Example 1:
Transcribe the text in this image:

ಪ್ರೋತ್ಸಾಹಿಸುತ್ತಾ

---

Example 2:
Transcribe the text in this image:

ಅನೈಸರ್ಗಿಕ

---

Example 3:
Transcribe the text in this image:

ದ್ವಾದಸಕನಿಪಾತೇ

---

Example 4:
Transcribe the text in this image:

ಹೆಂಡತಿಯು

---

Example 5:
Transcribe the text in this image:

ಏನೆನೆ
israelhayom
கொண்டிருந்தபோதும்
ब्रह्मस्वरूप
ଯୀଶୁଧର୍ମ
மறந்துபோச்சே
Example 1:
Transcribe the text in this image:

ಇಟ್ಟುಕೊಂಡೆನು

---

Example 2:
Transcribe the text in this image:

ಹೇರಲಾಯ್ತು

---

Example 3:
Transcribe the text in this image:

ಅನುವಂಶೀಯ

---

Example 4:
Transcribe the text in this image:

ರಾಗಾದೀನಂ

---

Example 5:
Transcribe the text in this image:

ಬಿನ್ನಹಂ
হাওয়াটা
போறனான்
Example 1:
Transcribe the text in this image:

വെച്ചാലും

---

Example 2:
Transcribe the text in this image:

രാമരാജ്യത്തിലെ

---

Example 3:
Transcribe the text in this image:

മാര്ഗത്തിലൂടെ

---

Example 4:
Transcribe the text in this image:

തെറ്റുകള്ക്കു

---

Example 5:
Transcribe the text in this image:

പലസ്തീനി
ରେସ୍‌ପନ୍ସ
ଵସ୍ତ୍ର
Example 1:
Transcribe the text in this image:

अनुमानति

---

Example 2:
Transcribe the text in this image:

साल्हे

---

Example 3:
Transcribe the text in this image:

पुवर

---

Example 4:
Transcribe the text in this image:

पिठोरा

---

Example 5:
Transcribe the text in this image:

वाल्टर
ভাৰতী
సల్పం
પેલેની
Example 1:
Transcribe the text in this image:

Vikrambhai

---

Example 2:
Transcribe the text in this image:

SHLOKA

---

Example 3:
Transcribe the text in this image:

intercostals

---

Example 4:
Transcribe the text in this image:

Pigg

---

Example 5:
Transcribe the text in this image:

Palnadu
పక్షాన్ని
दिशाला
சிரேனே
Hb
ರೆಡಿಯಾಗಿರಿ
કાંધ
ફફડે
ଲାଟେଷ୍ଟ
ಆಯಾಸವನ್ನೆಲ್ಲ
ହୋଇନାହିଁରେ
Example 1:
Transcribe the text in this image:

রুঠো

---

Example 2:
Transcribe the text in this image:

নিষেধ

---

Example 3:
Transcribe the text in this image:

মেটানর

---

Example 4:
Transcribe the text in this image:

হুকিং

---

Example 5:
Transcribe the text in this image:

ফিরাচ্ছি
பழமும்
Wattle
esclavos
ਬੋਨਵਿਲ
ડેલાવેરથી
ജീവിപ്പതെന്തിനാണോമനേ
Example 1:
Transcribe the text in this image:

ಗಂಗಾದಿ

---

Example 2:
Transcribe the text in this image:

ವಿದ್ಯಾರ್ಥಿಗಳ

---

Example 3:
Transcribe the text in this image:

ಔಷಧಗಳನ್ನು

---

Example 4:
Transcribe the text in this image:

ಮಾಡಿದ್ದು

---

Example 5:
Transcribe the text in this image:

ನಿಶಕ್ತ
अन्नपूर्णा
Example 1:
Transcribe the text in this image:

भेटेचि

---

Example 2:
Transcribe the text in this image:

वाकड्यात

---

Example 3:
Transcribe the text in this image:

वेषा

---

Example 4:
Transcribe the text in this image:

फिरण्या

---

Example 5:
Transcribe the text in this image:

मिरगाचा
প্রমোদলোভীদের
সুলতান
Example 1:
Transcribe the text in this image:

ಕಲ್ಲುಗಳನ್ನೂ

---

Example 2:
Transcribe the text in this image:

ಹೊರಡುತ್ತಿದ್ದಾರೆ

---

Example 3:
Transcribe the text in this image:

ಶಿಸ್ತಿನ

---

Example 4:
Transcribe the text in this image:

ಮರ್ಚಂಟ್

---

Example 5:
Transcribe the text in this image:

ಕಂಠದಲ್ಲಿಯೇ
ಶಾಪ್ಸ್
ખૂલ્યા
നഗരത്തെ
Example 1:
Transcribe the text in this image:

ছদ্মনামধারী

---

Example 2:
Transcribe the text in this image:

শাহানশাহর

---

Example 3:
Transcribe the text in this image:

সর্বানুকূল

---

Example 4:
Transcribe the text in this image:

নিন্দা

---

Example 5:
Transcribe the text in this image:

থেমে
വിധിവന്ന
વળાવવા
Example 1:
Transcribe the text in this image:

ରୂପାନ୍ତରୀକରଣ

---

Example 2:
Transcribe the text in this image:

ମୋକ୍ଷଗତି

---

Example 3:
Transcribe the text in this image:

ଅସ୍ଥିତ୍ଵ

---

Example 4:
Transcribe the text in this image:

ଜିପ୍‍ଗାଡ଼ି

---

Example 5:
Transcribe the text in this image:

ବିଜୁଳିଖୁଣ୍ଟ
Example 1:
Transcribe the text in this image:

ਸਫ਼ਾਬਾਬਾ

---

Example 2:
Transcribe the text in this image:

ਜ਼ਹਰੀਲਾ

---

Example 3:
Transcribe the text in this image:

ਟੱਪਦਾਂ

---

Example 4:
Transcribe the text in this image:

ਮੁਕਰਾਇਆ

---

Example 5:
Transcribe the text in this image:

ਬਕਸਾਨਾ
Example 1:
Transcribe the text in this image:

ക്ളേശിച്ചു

Exercise prompt: Copy the material above verbatim.

Response to this task:
Example 1:
Transcribe the text in this image:

ಪ್ರೋತ್ಸಾಹಿಸುತ್ತಾ

---

Example 2:
Transcribe the text in this image:

ಅನೈಸರ್ಗಿಕ

---

Example 3:
Transcribe the text in this image:

ದ್ವಾದಸಕನಿಪಾತೇ

---

Example 4:
Transcribe the text in this image:

ಹೆಂಡತಿಯು

---

Example 5:
Transcribe the text in this image:

ಏನೆನೆ
israelhayom
கொண்டிருந்தபோதும்
ब्रह्मस्वरूप
ଯୀଶୁଧର୍ମ
மறந்துபோச்சே
Example 1:
Transcribe the text in this image:

ಇಟ್ಟುಕೊಂಡೆನು

---

Example 2:
Transcribe the text in this image:

ಹೇರಲಾಯ್ತು

---

Example 3:
Transcribe the text in this image:

ಅನುವಂಶೀಯ

---

Example 4:
Transcribe the text in this image:

ರಾಗಾದೀನಂ

---

Example 5:
Transcribe the text in this image:

ಬಿನ್ನಹಂ
হাওয়াটা
போறனான்
Example 1:
Transcribe the text in this image:

വെച്ചാലും

---

Example 2:
Transcribe the text in this image:

രാമരാജ്യത്തിലെ

---

Example 3:
Transcribe the text in this image:

മാര്ഗത്തിലൂടെ

---

Example 4:
Transcribe the text in this image:

തെറ്റുകള്ക്കു

---

Example 5:
Transcribe the text in this image:

പലസ്തീനി
ରେସ୍‌ପନ୍ସ
ଵସ୍ତ୍ର
Example 1:
Transcribe the text in this image:

अनुमानति

---

Example 2:
Transcribe the text in this image:

साल्हे

---

Example 3:
Transcribe the text in this image:

पुवर

---

Example 4:
Transcribe the text in this image:

पिठोरा

---

Example 5:
Transcribe the text in this image:

वाल्टर
ভাৰতী
సల్పం
પેલેની
Example 1:
Transcribe the text in this image:

Vikrambhai

---

Example 2:
Transcribe the text in this image:

SHLOKA

---

Example 3:
Transcribe the text in this image:

intercostals

---

Example 4:
Transcribe the text in this image:

Pigg

---

Example 5:
Transcribe the text in this image:

Palnadu
పక్షాన్ని
दिशाला
சிரேனே
Hb
ರೆಡಿಯಾಗಿರಿ
કાંધ
ફફડે
ଲାଟେଷ୍ଟ
ಆಯಾಸವನ್ನೆಲ್ಲ
ହୋଇନାହିଁରେ
Example 1:
Transcribe the text in this image:

রুঠো

---

Example 2:
Transcribe the text in this image:

নিষেধ

---

Example 3:
Transcribe the text in this image:

মেটানর

---

Example 4:
Transcribe the text in this image:

হুকিং

---

Example 5:
Transcribe the text in this image:

ফিরাচ্ছি
பழமும்
Wattle
esclavos
ਬੋਨਵਿਲ
ડેલાવેરથી
ജീവിപ്പതെന്തിനാണോമനേ
Example 1:
Transcribe the text in this image:

ಗಂಗಾದಿ

---

Example 2:
Transcribe the text in this image:

ವಿದ್ಯಾರ್ಥಿಗಳ

---

Example 3:
Transcribe the text in this image:

ಔಷಧಗಳನ್ನು

---

Example 4:
Transcribe the text in this image:

ಮಾಡಿದ್ದು

---

Example 5:
Transcribe the text in this image:

ನಿಶಕ್ತ
अन्नपूर्णा
Example 1:
Transcribe the text in this image:

भेटेचि

---

Example 2:
Transcribe the text in this image:

वाकड्यात

---

Example 3:
Transcribe the text in this image:

वेषा

---

Example 4:
Transcribe the text in this image:

फिरण्या

---

Example 5:
Transcribe the text in this image:

मिरगाचा
প্রমোদলোভীদের
সুলতান
Example 1:
Transcribe the text in this image:

ಕಲ್ಲುಗಳನ್ನೂ

---

Example 2:
Transcribe the text in this image:

ಹೊರಡುತ್ತಿದ್ದಾರೆ

---

Example 3:
Transcribe the text in this image:

ಶಿಸ್ತಿನ

---

Example 4:
Transcribe the text in this image:

ಮರ್ಚಂಟ್

---

Example 5:
Transcribe the text in this image:

ಕಂಠದಲ್ಲಿಯೇ
ಶಾಪ್ಸ್
ખૂલ્યા
നഗരത്തെ
Example 1:
Transcribe the text in this image:

ছদ্মনামধারী

---

Example 2:
Transcribe the text in this image:

শাহানশাহর

---

Example 3:
Transcribe the text in this image:

সর্বানুকূল

---

Example 4:
Transcribe the text in this image:

নিন্দা

---

Example 5:
Transcribe the text in this image:

থেমে
വിധിവന്ന
વળાવવા
Example 1:
Transcribe the text in this image:

ରୂପାନ୍ତରୀକରଣ

---

Example 2:
Transcribe the text in this image:

ମୋକ୍ଷଗତି

---

Example 3:
Transcribe the text in this image:

ଅସ୍ଥିତ୍ଵ

---

Example 4:
Transcribe the text in this image:

ଜିପ୍‍ଗାଡ଼ି

---

Example 5:
Transcribe the text in this image:

ବିଜୁଳିଖୁଣ୍ଟ
Example 1:
Transcribe the text in this image:

ਸਫ਼ਾਬਾਬਾ

---

Example 2:
Transcribe the text in this image:

ਜ਼ਹਰੀਲਾ

---

Example 3:
Transcribe the text in this image:

ਟੱਪਦਾਂ

---

Example 4:
Transcribe the text in this image:

ਮੁਕਰਾਇਆ

---

Example 5:
Transcribe the text in this image:

ਬਕਸਾਨਾ
Example 1:
Transcribe the text in this image:

ക്ളേശിച്ചു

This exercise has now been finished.